- [Problem]
Find the line that contains "X84328000Y-136398000D02*". Restate it and each following line exactly, through the end of the records.

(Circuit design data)
>>>>>
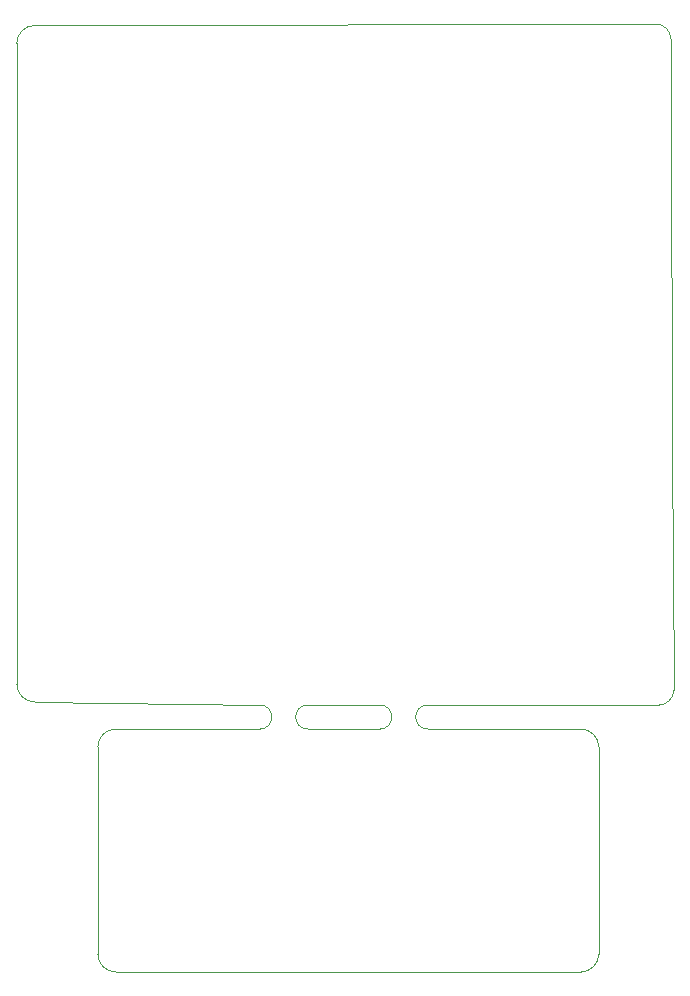
<source format=gbr>
G04 #@! TF.GenerationSoftware,KiCad,Pcbnew,(5.1.8-0-10_14)*
G04 #@! TF.CreationDate,2021-01-24T00:18:35+01:00*
G04 #@! TF.ProjectId,bat,6261742e-6b69-4636-9164-5f7063625858,rev?*
G04 #@! TF.SameCoordinates,Original*
G04 #@! TF.FileFunction,Profile,NP*
%FSLAX46Y46*%
G04 Gerber Fmt 4.6, Leading zero omitted, Abs format (unit mm)*
G04 Created by KiCad (PCBNEW (5.1.8-0-10_14)) date 2021-01-24 00:18:35*
%MOMM*%
%LPD*%
G01*
G04 APERTURE LIST*
G04 #@! TA.AperFunction,Profile*
%ADD10C,0.050000*%
G04 #@! TD*
G04 APERTURE END LIST*
D10*
X115189000Y-112522000D02*
X115062000Y-83566000D01*
X68072000Y-136398000D02*
X80264000Y-136398000D01*
X66548000Y-155448000D02*
X66548000Y-137922000D01*
X107442000Y-156972000D02*
X68072000Y-156972000D01*
X108966000Y-137922000D02*
X108966000Y-155448000D01*
X66548000Y-137922000D02*
G75*
G02*
X68072000Y-136398000I1524000J0D01*
G01*
X68072000Y-156972000D02*
G75*
G02*
X66548000Y-155448000I0J1524000D01*
G01*
X108966000Y-155448000D02*
G75*
G02*
X107442000Y-156972000I-1524000J0D01*
G01*
X94488000Y-136398000D02*
X107442000Y-136398000D01*
X107442000Y-136398000D02*
G75*
G02*
X108966000Y-137922000I0J-1524000D01*
G01*
X115062000Y-77978000D02*
X115062000Y-83566000D01*
X61214000Y-76835000D02*
X113792000Y-76708000D01*
X59690000Y-132588000D02*
X59690000Y-78359000D01*
X61214000Y-134112000D02*
X80264000Y-134366000D01*
X61214000Y-134112000D02*
G75*
G02*
X59690000Y-132588000I0J1524000D01*
G01*
X59690000Y-78359000D02*
G75*
G02*
X61214000Y-76835000I1524000J0D01*
G01*
X113792000Y-76708000D02*
G75*
G02*
X115062000Y-77978000I0J-1270000D01*
G01*
X115316000Y-133096000D02*
G75*
G02*
X114046000Y-134366000I-1270000J0D01*
G01*
X90424000Y-136398000D02*
X84328000Y-136398000D01*
X90424000Y-134366000D02*
X84328000Y-134366000D01*
X115316000Y-133096000D02*
X115189000Y-112522000D01*
X94488000Y-134366000D02*
X114046000Y-134366000D01*
X80264000Y-134366000D02*
G75*
G02*
X80264000Y-136398000I0J-1016000D01*
G01*
X84328000Y-136398000D02*
G75*
G02*
X84328000Y-134366000I0J1016000D01*
G01*
X90424000Y-134366000D02*
G75*
G02*
X90424000Y-136398000I0J-1016000D01*
G01*
X94488000Y-136398000D02*
G75*
G02*
X94488000Y-134366000I0J1016000D01*
G01*
M02*

</source>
<<<<<
- [Output]
X84328000Y-136398000D02*
G75*
G02*
X84328000Y-134366000I0J1016000D01*
G01*
X90424000Y-134366000D02*
G75*
G02*
X90424000Y-136398000I0J-1016000D01*
G01*
X94488000Y-136398000D02*
G75*
G02*
X94488000Y-134366000I0J1016000D01*
G01*
M02*

</source>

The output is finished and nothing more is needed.